You bring out the reality of the continuum in just what damage does occur to nylon under heavy strain. In fact, in the limit, I have seen strands fused together all along the interface (3-strand nylon in this case) between the three strands which become evident only when peeling them apart.

So, I would like to know from your observation where one loop of nylon joined with a loop of dacron under severe strain that has fused some nylon strands if ALSO some strands of the nylon were fused further along the nylon rode itself. Have you looked for that? When I found such an incident I replaced the entire rode, of course.

This condition was caused when anchored bow and stern off Cabo San Lucas years ago (not far from where Bernard Moitessier lost Joshua ashore from not having been anchored really well).
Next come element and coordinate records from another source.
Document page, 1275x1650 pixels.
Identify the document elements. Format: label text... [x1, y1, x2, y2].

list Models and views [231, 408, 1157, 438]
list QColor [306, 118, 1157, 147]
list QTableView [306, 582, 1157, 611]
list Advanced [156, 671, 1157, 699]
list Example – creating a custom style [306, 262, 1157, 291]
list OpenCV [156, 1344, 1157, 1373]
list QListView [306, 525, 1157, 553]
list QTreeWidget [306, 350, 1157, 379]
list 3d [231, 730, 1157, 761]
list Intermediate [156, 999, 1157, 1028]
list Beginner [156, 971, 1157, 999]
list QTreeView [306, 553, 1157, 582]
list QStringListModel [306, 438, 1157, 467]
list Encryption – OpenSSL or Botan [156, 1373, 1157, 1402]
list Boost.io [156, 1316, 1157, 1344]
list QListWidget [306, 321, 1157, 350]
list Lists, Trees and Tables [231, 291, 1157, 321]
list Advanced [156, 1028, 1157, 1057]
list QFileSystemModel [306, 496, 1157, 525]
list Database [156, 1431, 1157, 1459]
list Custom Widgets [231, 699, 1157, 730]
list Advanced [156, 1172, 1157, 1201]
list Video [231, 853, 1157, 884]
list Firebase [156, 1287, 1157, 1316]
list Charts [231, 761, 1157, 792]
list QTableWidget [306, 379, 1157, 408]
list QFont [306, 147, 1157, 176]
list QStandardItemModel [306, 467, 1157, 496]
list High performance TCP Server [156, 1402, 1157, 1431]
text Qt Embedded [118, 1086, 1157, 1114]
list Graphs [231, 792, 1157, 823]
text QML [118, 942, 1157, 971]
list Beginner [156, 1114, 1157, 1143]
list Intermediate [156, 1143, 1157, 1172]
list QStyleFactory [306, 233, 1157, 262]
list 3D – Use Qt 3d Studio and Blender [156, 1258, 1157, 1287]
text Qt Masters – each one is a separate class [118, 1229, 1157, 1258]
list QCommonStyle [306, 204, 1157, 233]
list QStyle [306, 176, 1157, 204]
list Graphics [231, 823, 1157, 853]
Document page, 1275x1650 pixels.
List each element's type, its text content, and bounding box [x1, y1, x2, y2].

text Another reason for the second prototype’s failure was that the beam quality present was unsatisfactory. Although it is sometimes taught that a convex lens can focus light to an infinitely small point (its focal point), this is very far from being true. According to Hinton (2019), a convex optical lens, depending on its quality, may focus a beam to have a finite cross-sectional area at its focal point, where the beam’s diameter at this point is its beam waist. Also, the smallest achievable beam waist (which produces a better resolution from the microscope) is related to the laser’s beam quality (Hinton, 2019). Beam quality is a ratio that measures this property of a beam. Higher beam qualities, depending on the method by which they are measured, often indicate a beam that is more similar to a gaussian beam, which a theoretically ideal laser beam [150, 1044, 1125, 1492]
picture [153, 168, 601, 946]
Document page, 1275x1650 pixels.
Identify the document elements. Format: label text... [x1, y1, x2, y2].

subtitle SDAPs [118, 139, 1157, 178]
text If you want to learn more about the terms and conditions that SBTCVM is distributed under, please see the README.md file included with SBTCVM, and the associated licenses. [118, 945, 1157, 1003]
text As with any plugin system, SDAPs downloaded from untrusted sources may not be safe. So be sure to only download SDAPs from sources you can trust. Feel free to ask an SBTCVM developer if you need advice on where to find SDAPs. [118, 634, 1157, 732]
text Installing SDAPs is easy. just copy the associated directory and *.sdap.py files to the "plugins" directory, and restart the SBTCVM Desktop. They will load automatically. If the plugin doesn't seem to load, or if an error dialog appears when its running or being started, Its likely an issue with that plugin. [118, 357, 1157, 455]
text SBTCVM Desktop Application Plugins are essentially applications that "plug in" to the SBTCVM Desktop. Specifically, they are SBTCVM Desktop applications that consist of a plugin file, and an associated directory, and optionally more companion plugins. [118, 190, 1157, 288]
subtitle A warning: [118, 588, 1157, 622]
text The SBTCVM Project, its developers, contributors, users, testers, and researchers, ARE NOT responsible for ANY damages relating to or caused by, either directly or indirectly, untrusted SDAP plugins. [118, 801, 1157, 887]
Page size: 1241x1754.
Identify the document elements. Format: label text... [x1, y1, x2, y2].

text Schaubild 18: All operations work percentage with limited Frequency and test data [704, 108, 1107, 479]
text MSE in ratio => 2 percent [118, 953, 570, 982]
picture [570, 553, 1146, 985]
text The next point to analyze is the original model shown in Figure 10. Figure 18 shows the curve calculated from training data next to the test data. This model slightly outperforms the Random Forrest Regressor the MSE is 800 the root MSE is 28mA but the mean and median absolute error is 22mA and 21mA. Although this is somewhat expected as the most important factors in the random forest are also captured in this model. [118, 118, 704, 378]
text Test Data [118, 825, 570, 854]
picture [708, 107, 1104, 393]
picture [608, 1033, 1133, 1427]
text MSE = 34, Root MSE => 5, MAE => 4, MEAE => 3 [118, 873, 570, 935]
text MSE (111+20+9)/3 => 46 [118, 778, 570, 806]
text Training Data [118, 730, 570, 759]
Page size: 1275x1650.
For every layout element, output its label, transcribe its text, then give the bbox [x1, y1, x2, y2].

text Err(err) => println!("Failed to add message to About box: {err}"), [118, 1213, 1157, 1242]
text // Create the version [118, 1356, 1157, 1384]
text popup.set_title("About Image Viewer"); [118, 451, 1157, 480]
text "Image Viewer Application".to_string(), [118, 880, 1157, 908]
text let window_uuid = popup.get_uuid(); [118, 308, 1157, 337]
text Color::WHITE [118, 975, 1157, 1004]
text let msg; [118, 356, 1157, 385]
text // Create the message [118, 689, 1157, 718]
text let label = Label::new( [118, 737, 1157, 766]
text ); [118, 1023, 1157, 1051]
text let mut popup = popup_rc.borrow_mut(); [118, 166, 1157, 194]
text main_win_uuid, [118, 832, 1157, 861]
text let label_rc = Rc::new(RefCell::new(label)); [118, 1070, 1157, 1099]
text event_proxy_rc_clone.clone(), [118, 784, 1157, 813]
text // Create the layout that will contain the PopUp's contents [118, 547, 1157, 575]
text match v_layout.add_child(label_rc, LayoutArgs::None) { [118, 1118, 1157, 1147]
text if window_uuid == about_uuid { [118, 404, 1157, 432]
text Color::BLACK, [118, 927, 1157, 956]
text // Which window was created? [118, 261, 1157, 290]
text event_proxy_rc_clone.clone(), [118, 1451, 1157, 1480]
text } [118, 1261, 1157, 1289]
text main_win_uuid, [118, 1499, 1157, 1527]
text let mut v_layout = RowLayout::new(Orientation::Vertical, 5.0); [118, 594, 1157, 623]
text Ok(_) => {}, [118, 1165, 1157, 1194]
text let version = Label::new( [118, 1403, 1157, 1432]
I had even dived in the water to check the anchor and watch the boat action in the large swells. The swell would pick the boat up (450 ft of bow line and chain combination with 250 ft of stern line and chain with the stern anchor on 3 ft of water and the bow anchor in 40 ft) and move it back as the rode stretch waaaay out several boat lengths. When the valley of the swell came the boat moved forward back to the original position and everything was smooth but scary.

The boats with all chain would have their bows practically buried in the swell and when the valley came along the boat would fall away from the chain and if the chain was not captured by some bow roller mechanism it would sometimes come crashing down on the toerail damaging various parts of the boat giving a very uncomfortable looking action.

It was after the action died down a few days later and I moved to La Paz that I checked the gear and had to replace the rode. Everything looked O.K. until I began to notice that the eye splice around the thimble would not move at all and it was fused to it. Removing that part I kept pulling the line apart and saw that it was at least slightly fused all along the rode. At least the thimble was stout and did not collapse.